My friend Reema has a rooftop in Astoria — the illegal kind, where you climb out a window and pretend the landlord doesn't exist — and last night I called my mother from up there.
It was 8PM in Queens, which is 5:30AM in Ahmedabad, and my mother answered in her nightie with her hair in the braid she's worn since before I was born. She was already up. She is always already up.
"Why are you outside," she said, squinting. "Where is the roof."
I showed her. The Manhattan skyline doing its showoff thing in the distance, the Hell Gate Bridge, the N train crawling across the elevated tracks like a beetle. The whole sky over Queens going that bruised pink-orange that makes you forgive the city everything.
She was quiet. Then she said the building across from theirs got a new coat of paint and the neighbor's daughter got engaged and did I want to see the mango tree, it had fruit this year.
And that's when I cried a little. Quietly, so she wouldn't fuss. Because being homesick isn't always the big dramatic thing. Sometimes it's a mango tree you can't stand under.
The strange math of living here is this: I am exactly where I wanted to be. I fought to be on this rooftop in Astoria with the N train and the skyline and a degree I worked for. And I still want to be standing under that tree in the morning while my mother yells that the chai is getting cold.

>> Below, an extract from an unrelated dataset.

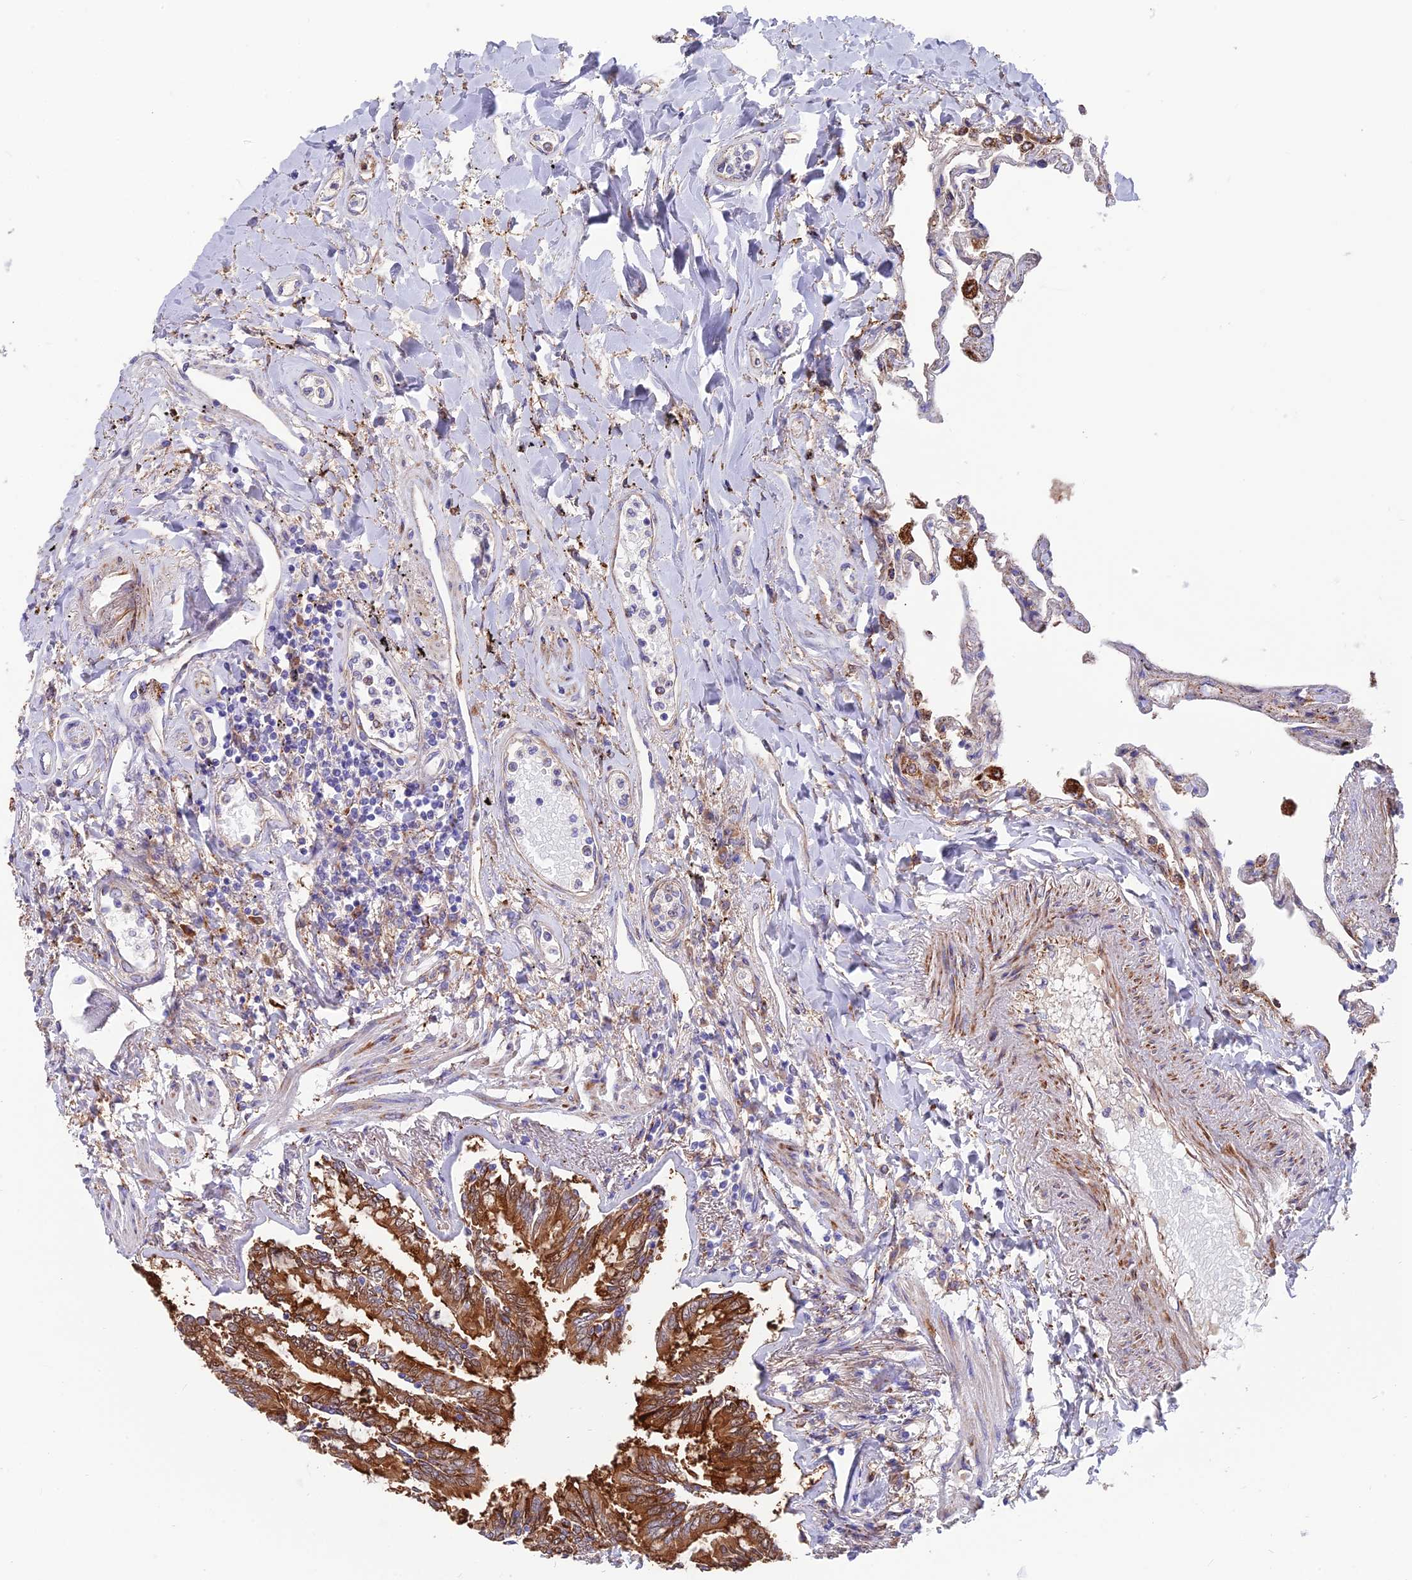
{"staining": {"intensity": "moderate", "quantity": ">75%", "location": "cytoplasmic/membranous"}, "tissue": "lung", "cell_type": "Alveolar cells", "image_type": "normal", "snomed": [{"axis": "morphology", "description": "Normal tissue, NOS"}, {"axis": "topography", "description": "Lung"}], "caption": "Lung stained with a brown dye displays moderate cytoplasmic/membranous positive expression in approximately >75% of alveolar cells.", "gene": "TIGD6", "patient": {"sex": "female", "age": 67}}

Both things. At the same time. Nobody warns you that you can be heartbroken and grateful in the same breath.
Reema came out with two cups of chai, the real kind, boiled-down and over-sugared the way we don't apologize for, and she didn't ask why my eyes were red. She just sat. That's friendship, I think — sitting next to your homesickness without trying to fix it.
My mother said, before she hung up, "You are far, but you are not lost." And then she told me to wear a jacket because she could see I was cold even through a phone in another time zone.
How do they always know.
If you're far from your mother tonight, call her. The chai will keep.